ESPN's domestic subscriber count clocked in at 99 million in fiscal 2013, 95 million in fiscal 2014, and just 92 million last year. The problem is real.
Live sporting events are still draws, but ESPN's perpetual updates seem outdated in this age of mobile apps and social media. The New York Times reported earlier this week that SportsCenter -- ESPN's flagship sporting news show -- has seen average viewership across of its live editions plunge 25% over the past five years. The metric gets even worse when it comes to cord-cutting millennials, as viewership has plummeted 37% in that time among adults aged 18 to 34.
That's scary stuff, but ESPN is about so much more than SportsCenter these days. The rise of popular opinions-based shows and the nature of consuming live sporting events as they happen are driving forces in keeping the undisputed top dog in sports programming relevant. As bad as the current quarter was for Disney as a whole, affiliate revenue actually moved higher. That game is far from over, but turnstile clicks are going the other way at Disney World.
It's a small world, after all
Disneyland attendance moved higher during the quarter, but that was offset by a modest dip at Disney World. Disney isn't the only theme park operator experiencing an increase in California and a decrease in Florida. SeaWorld Entertainment (NYSE: SEAS) also saw an uptick in attendance in three of the four states where its theme parks reside. The lone holdout was Florida.
SeaWorld put most of the blame on the slump in Brazilian tourism as a result of that country's economic hiccups. SeaWorld Orlando generates nearly a third of its attendance from international guests, and Brazil is its biggest market. Brazil was mentioned 21 times during SeaWorld's call last week. It's important.
As anyone that has seen Brazilian student groups gallop through Disney's four Florida theme parks, it doesn't take much of a leap of faith to assume that the country is also a big source of Disney World's guest count. The parks are minutes apart. Brazil was never mentioned during Disney's earnings call on Tuesday afternoon, but 21 fewer mentions doesn't make it any less relevant.
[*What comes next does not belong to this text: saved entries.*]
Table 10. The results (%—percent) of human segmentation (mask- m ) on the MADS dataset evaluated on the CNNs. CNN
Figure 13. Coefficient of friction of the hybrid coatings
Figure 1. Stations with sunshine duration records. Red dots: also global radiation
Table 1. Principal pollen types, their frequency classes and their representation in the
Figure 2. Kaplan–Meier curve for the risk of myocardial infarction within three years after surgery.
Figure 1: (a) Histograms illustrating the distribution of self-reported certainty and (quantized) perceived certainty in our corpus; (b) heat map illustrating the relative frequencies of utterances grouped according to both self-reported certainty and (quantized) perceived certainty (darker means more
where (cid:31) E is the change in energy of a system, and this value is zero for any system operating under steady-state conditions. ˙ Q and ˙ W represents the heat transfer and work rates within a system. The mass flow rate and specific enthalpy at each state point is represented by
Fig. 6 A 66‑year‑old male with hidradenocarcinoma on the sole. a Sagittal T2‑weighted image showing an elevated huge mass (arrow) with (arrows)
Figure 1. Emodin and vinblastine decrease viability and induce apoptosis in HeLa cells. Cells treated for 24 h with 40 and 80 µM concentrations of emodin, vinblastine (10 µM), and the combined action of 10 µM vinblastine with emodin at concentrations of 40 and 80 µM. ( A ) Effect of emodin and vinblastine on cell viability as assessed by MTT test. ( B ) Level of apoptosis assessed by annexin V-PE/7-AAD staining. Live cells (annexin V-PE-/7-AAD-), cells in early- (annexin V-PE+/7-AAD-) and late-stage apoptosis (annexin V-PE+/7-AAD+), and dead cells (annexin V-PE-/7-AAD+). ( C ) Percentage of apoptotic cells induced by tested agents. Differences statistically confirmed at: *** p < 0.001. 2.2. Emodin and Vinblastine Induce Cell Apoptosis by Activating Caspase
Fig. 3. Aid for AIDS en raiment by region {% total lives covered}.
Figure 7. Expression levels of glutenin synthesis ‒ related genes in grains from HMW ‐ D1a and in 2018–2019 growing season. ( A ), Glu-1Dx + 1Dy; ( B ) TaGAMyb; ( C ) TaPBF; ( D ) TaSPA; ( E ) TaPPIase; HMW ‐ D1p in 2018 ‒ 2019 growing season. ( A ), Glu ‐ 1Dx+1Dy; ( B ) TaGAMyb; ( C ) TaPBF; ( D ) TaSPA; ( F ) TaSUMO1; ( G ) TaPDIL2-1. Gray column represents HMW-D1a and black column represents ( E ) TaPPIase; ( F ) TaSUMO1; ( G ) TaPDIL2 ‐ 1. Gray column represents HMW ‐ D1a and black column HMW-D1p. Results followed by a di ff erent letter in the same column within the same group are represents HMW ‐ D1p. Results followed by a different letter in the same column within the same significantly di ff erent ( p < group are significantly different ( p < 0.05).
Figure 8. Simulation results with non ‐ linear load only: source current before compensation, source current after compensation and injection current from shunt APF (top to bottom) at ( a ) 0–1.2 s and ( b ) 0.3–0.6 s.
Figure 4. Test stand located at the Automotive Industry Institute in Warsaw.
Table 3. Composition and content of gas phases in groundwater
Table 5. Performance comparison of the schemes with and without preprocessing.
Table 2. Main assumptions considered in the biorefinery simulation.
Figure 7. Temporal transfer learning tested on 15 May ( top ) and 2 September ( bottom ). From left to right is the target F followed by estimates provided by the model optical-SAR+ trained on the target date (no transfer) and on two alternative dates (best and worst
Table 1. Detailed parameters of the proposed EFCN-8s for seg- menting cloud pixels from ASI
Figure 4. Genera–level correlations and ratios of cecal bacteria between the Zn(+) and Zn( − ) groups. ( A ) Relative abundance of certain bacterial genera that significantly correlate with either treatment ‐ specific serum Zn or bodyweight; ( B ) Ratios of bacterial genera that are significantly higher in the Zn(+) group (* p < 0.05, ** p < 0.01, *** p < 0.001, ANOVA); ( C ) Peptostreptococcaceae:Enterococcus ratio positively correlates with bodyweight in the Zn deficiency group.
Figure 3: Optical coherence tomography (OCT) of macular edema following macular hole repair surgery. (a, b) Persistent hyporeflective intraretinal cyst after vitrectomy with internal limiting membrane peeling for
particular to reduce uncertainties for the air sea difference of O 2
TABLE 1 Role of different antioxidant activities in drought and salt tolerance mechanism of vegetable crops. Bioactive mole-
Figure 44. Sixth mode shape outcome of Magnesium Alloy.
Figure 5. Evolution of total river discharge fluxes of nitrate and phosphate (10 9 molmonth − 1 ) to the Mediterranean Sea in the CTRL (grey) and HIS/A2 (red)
However, this also happened to be the same quarter that Disney dramatically hiked single-day ticket prices by as much as 18% in Florida. The new prices went into effect in late February. That may not have been what kept guests away. We'll get a better test during the summer when peak prices come into play. However, the increases in ticket prices, food, and souvenirs resulted in an 8% year-over-year uptick in per-capita spending for Disney's domestic theme parks despite the flat overall attendance.
This finds Disney in a rough spot. One of its four Disney World parks is a shell of what it used to be as it builds out new attractions. Latin Americans appear to be staying closer to home. Many theme park buffs are detailing cost cuts and closures despite the higher cover charges to get into any of the gated attractions.